The control of the media by Colonel Gaddafi’s regime came to an end after the fall of Tripoli in August 2011, resulting in a mushrooming of new media outlets. Journalists are still experiencing extortion and blackmail, and are subject to assassinations since the beginning of the second civil war circa 2012 – 2016. Libya has adopted a few media laws outlawing the slander of the 17th February revolution, and active political parties that used to have affiliation with Gaddafi.[Update 2016]: On 2013, Sharia law was adopted by Islamic Supreme court of Tripoli. Internet censorship has been invoked. Since the second civil war, journalists have been persecuted through kidnapping, assassination, and blackmail. Media outlets have been bombed and some strafed with small arms fire, over the course of 2013 – 2016. Freedom of speech has suffered a few blows since the killing of activists and bloggers making the country unsafe to freely report news or protest. These events appear to have happened during the period when Islamic brotherhood – or “more inclined to Islamic values” GNC political parties led by Nouri Abusahmein, who have issued a number of reforms or decrees that would formulate a more Islamic nation in Tripoli, that led to the creation of more fundamentalist laws (such as Internet censorship and adaptation of vague rules in reporting news banning critique of the February 17th revolution).
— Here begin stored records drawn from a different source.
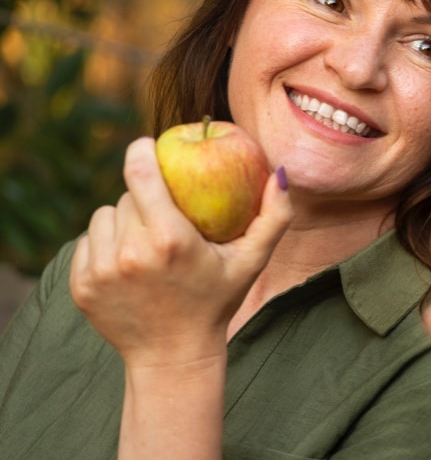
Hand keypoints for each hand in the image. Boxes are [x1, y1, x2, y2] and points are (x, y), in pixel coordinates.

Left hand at [69, 136, 291, 368]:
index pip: (140, 173)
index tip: (148, 145)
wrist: (174, 356)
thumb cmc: (218, 301)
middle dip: (144, 196)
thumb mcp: (252, 261)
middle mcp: (130, 252)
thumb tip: (278, 171)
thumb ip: (274, 216)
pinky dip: (106, 245)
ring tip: (146, 240)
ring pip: (103, 216)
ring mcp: (101, 270)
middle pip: (126, 196)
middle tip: (163, 214)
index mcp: (170, 239)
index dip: (141, 150)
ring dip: (123, 220)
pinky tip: (128, 263)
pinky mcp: (81, 285)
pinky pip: (87, 242)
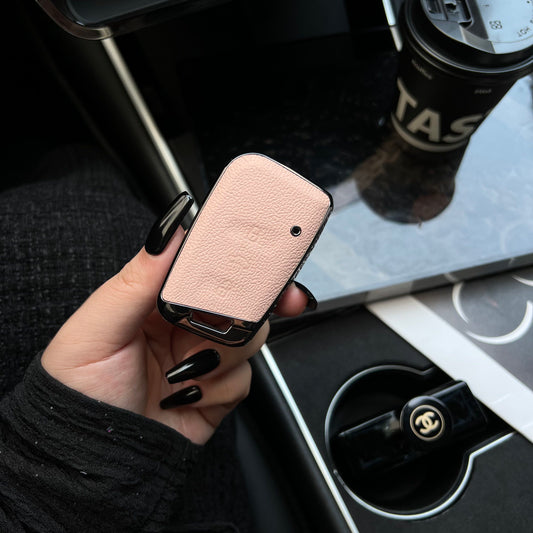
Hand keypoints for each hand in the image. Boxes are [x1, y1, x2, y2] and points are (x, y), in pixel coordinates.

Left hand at [42, 215, 310, 444]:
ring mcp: (204, 357)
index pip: (203, 268)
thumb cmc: (79, 392)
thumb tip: (167, 232)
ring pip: (248, 338)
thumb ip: (135, 280)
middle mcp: (185, 325)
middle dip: (247, 307)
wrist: (94, 460)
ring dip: (223, 356)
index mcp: (157, 300)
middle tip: (242, 316)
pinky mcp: (219, 389)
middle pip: (237, 300)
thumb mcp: (96, 330)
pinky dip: (220, 388)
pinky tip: (187, 396)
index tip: (257, 258)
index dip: (232, 260)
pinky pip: (245, 378)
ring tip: (187, 370)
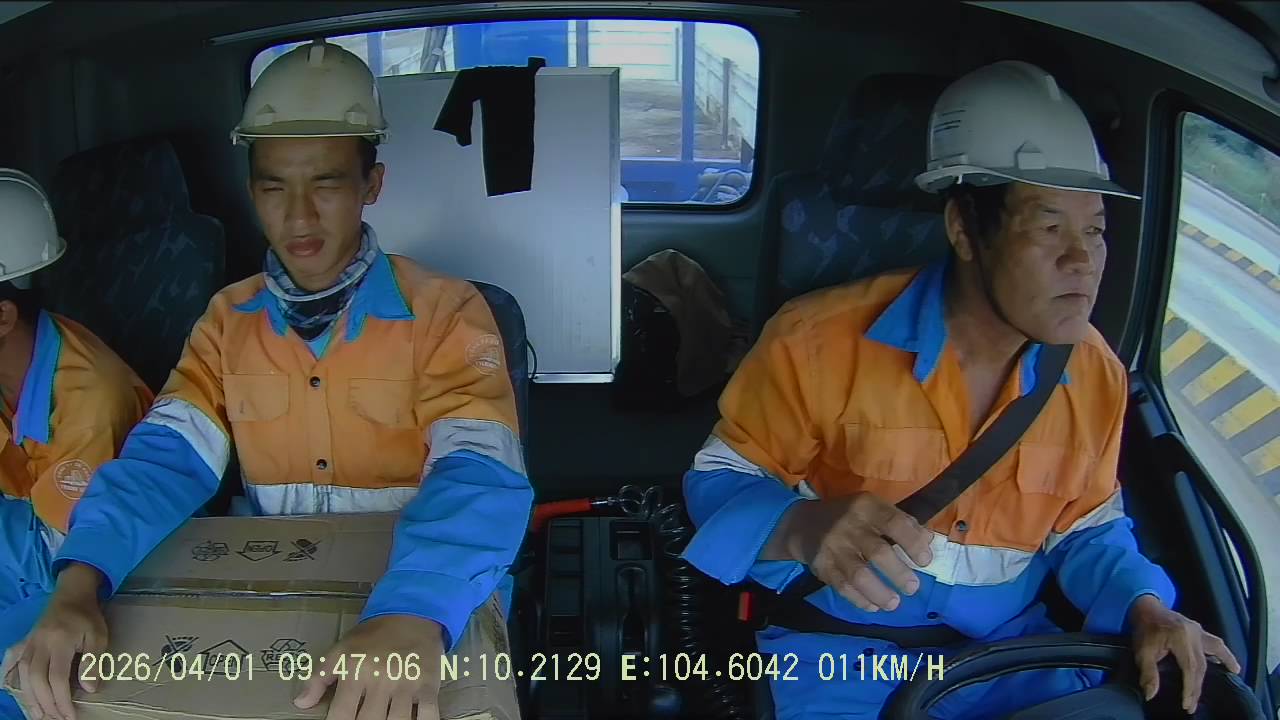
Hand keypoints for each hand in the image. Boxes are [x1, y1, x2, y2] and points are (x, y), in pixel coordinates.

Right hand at [15, 562, 108, 719]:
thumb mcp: (98, 636)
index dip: (62, 699)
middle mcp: (40, 644)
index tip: (70, 715)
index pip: (57, 678)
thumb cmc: (88, 617)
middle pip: (36, 679)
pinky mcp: (24, 641)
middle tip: (56, 718)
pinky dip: (5, 673)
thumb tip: (89, 689)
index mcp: (60, 642)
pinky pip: (10, 659)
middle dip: (46, 702)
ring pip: (22, 674)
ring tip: (38, 715)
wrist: (72, 593)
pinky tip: (7, 687)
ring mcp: (29, 642)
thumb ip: (93, 662)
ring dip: (29, 697)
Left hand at [294, 615, 443, 719]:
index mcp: (356, 671)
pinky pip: (428, 716)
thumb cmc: (372, 636)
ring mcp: (407, 684)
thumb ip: (319, 678)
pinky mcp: (429, 685)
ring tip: (385, 719)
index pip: (342, 715)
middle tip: (365, 719)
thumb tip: (301, 704)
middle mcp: (381, 679)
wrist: (411, 614)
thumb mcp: (341, 651)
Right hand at [765, 492, 933, 611]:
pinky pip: (842, 586)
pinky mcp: (821, 565)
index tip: (925, 561)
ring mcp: (833, 547)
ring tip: (893, 603)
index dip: (913, 543)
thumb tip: (928, 540)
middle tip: (912, 587)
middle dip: (898, 573)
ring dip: (879, 592)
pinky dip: (859, 599)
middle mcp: (849, 525)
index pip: (894, 523)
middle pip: (878, 552)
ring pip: (858, 574)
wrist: (803, 523)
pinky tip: (873, 606)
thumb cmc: (850, 517)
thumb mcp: (874, 510)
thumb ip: (902, 523)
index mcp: (867, 507)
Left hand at [1129, 594, 1240, 713]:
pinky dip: (1225, 656)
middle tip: (1192, 705)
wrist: (1146, 607)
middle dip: (1198, 687)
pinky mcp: (1200, 631)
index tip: (1187, 704)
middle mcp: (1194, 633)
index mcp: (1180, 637)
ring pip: (1215, 652)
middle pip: (1201, 665)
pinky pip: (1217, 644)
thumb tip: (1150, 695)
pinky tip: (1232, 667)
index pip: (1190, 667)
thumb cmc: (1144, 629)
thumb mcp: (1141, 651)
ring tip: (1227, 683)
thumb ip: (1148, 673)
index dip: (1190, 688)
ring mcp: (1199, 631)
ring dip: (1221, 668)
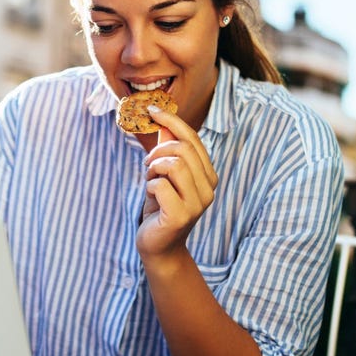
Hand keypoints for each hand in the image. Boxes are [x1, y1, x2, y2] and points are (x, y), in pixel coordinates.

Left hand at [137, 105, 218, 260]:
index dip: (171, 120)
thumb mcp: (163, 174)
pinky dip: (149, 186)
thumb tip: (164, 122)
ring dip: (153, 169)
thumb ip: (167, 149)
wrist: (158, 246)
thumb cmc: (160, 207)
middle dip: (158, 151)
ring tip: (150, 181)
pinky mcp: (182, 215)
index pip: (192, 139)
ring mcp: (197, 203)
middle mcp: (208, 188)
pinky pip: (160, 185)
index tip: (151, 109)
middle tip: (147, 165)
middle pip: (182, 149)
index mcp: (208, 175)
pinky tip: (151, 198)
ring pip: (173, 165)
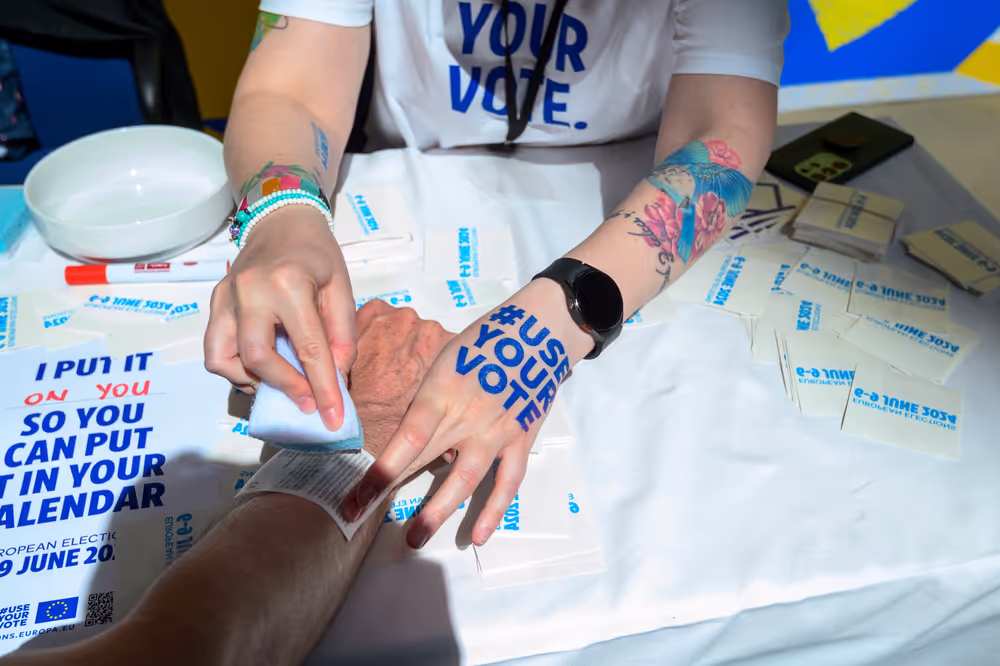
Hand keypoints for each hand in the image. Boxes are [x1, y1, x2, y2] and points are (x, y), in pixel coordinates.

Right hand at [205, 206, 356, 429]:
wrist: (280, 219)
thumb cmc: (316, 254)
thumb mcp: (340, 287)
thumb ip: (342, 333)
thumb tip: (337, 376)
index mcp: (288, 284)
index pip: (308, 349)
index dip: (323, 389)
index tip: (333, 419)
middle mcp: (250, 291)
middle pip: (257, 358)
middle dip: (284, 388)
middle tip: (308, 402)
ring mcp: (225, 297)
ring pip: (223, 359)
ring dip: (251, 381)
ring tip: (279, 383)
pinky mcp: (214, 302)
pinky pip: (214, 349)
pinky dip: (234, 368)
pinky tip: (259, 368)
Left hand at [341, 279, 593, 548]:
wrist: (539, 331)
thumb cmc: (483, 341)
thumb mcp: (443, 360)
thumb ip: (427, 400)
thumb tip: (408, 438)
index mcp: (441, 393)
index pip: (406, 441)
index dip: (379, 471)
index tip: (356, 496)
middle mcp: (467, 416)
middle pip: (423, 461)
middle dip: (387, 492)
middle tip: (358, 519)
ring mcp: (496, 432)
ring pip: (464, 479)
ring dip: (438, 511)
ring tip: (414, 538)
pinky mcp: (520, 441)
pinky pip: (507, 482)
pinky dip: (494, 511)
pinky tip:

However, due to the breakup of country politically and the infighting between militia and authorities, and the rivalry to the Muslim brotherhood or, simply known as ‘more salafi or fundamentalist Islamists’ parties or groups, the country has fragmented in a plethora of different political beliefs. Including, the laws recently adopted by the Libyan Supreme court that affect the running of the country, which do not represent the rights and interests of all Libyan people, but seemingly, only the Islamic majority.
As of 2016, the new Unity government of national accord led by Faiez Seraj agreed to and organised with the help of the UN, is attempting to bring about political unity between the HoR of Tobruk and other governments to assess unity in the country, by removing the illegitimate and expired governments set up during the second civil war (such as Nouri Abusahmein’s GNC), to in good-faith re-balance the Libyan crisis.